Some of these measures could already be published this year with the upcoming revision of EU consumer law aimed at “empowering consumers in the green transition”, while specific legislative and non-legislative measures establishing a new “right to repair” are scheduled for 2021.
As EU public awareness of environmental issues and the appeal of “green” and “sustainable” labels on consumer products rise, the Commission is also addressing the problem of shady sustainability claims and green-washing practices by non-compliant companies and retailers. A legislative proposal on substantiating green claims, with minimum requirements for sustainability labels/logos and for information tools, should see the light by the end of this year.
At the same time, in order to support industry, and in particular SMEs, to live up to the expectations on circular product design, resource-saving practices and use of secondary materials, the Commission clarified in its SME Strategy the commitment for coordinated action of the Enterprise Europe Network (EEN), equipped with dedicated Sustainability Advisors, and the European Resource Efficiency Knowledge Centre (EREK) to foster circular industrial collaboration among SMEs, via specific training and knowledge transfers.
Last but not least, the Commission is working on a proposal for minimum mandatory requirements in Green Public Procurement (GPP), complemented by compulsory reporting measures, in order to ensure the concrete involvement of public authorities and institutions in increasing demand for sustainable products across the EU. Besides, public authorities are also called to significantly reduce total waste generation, aiming at halving the amount of non-recycled municipal waste by 2030. A proposal for an harmonised information systems for the presence of dangerous substances (planned for 2021) and for an EU-wide harmonised model for separate collection of waste and labelling (foreseen for 2022) are also seen as instrumental to further improve collection, recycling and re-use of secondary materials, while also reducing overall waste and, possibly, opening new opportunities for cross-border cooperation in waste-management.

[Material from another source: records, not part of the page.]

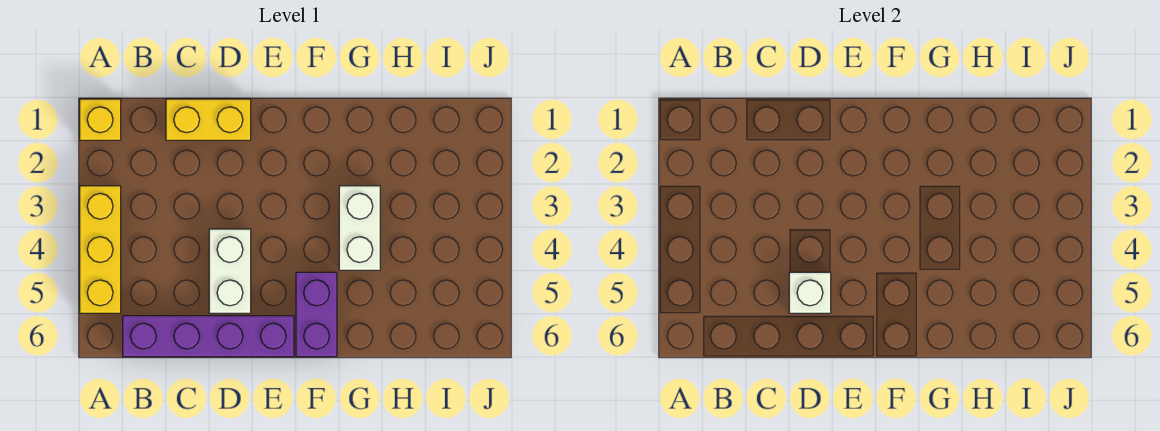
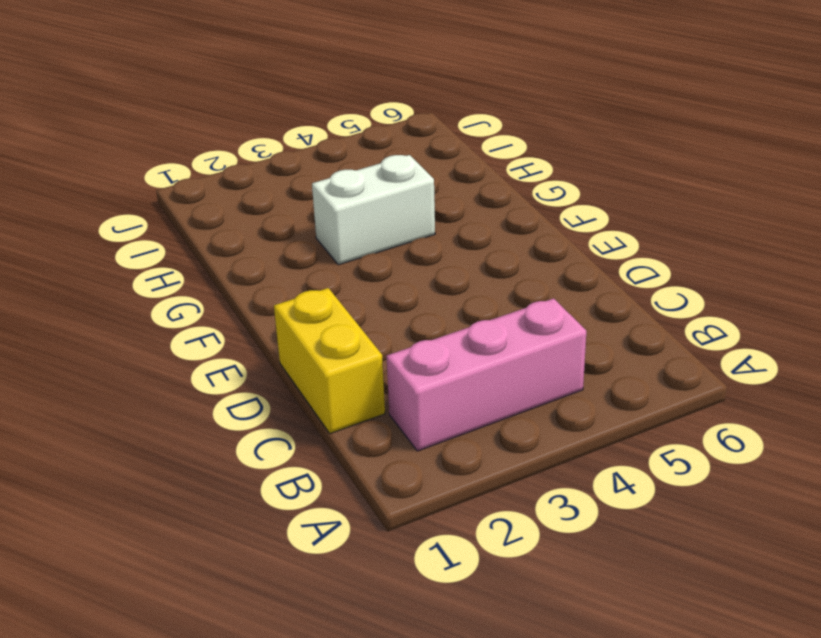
pink brick B2:B4 level 1 -> none
none -> yellow brick A1 level 1
none -> yellow brick A3:A5 level 1

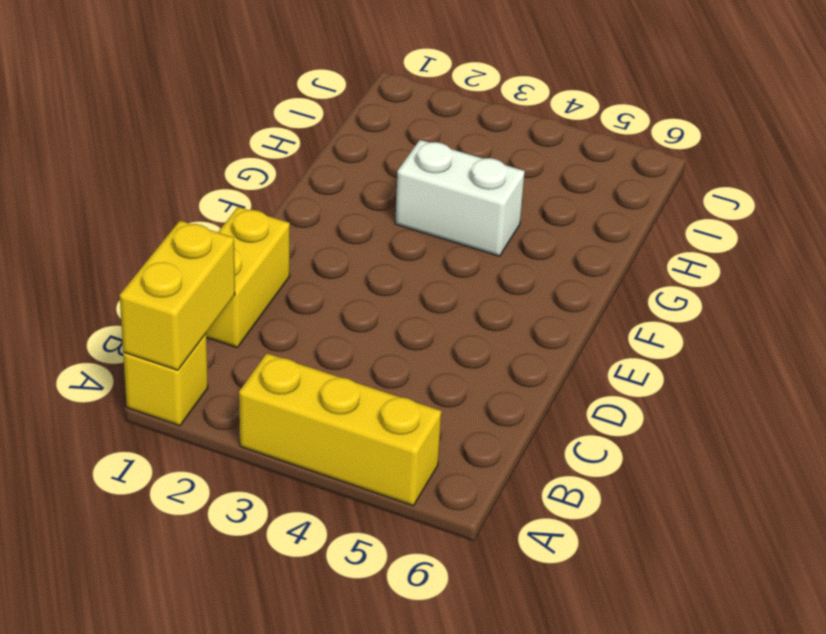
yellow brick A1:B1 level 2 -> none
none -> purple brick B6:E6 level 1
none -> white brick D4:D5 level 1

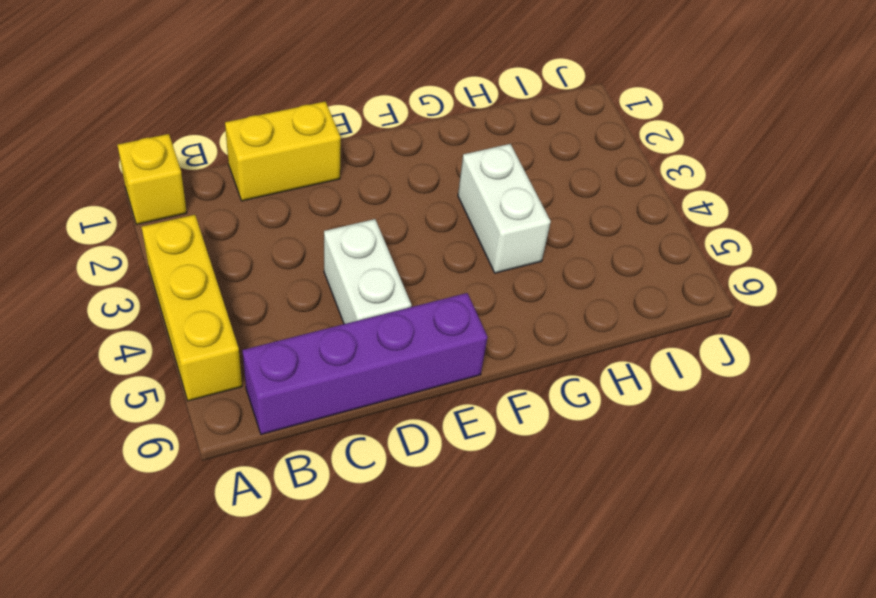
none -> purple brick F5:F6 level 1
none -> white brick D5 level 2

Going in circles to move forward
The Circular Economy Action Plan has clearly set an ambitious roadmap of policy initiatives and regulatory developments for the next five years. Reactions to the plan have so far been mixed, with some key industry stakeholders already welcoming the initiative, and environmental NGOs still refraining from a full green light due to the lack of more stringent requirements on resource-use reduction and waste prevention targets for businesses and industries. More developments can of course be expected, for instance regarding: the synergies between this Action Plan and the Farm 2 Fork strategy on the crucial issue of food waste and packaging; the role of digital services and applications in fuelling circular patterns; and new ways in which how sustainable finance definitions can shape investments in industry sectors involved in the circular transformation. We are just at the beginning of this circular metamorphosis and expectations from all sides are high. Fasten your seat belt.